**Requirement a:**
Answer these questions using the muskox text.
(i) What is qiviut?
(ii) Near which town was the herd of muskoxen tracked?
(iii) How many cubs accompanied the brown bear?

As a 21-year-old, Anderson had traveled to Nunivak Island to make his fortune collecting qiviut, the brownish-gray wool of muskoxen, that he expected to find lying around on the ground. Qiviut is very long and fine, very warm, and very valuable. Because the fibers are so long it can be spun into very fine yarn and knitted into exquisitely soft garments.
Only six years after Anderson’s time on Nunivak Island we were about 300 miles to the north, near Nome, using radio-telemetry to track a small herd of muskoxen, so that we could observe their behavior.
Our adventure had a few hair-raising moments: like being exposed in a treeless landscape during an electrical storm. And weeks later we wondered again if our ends were nigh when we realized that a big brown bear, with two big two-year-old cubs, was rapidly advancing on us with serious intent before stopping to stand on hind legs and look us over more carefully. Reconsidering, the sow turned away, leading her youngsters as fast as they could go straight up a mountain, their three silhouettes disappearing over the top just minutes later.

**Requirement b:** Give the lines of the stored data entries as a numbered list. Start at the beginning of the records and end with the line containing "Надійна база й міцні". Leave out blank lines.

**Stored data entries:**
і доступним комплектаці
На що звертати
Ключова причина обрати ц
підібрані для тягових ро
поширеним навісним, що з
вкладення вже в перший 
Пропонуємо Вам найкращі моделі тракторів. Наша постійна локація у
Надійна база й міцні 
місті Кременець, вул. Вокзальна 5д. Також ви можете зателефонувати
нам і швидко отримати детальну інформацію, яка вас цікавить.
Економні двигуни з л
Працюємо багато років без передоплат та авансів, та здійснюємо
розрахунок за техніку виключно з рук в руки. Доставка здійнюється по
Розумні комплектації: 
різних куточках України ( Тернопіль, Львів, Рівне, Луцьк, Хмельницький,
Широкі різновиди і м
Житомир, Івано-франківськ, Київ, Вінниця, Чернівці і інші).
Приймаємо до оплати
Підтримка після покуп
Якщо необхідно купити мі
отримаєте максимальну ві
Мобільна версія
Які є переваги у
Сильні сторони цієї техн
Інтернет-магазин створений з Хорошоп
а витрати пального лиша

**Expected answer a:**
(i) The brownish-gray wool of muskoxen.
(ii) Nome.
(iii) Two.

**Expected answer b:**
1. і доступним комплектаці
2. На що звертати
3. Ключова причина обрати ц
4. підібрані для тягових ро
5. поширеним навісним, що з
6. вкладення вже в перший 
7. Пропонуємо Вам найкращі моделі тракторів. Наша постійна локація у
8. Надійна база й міцні 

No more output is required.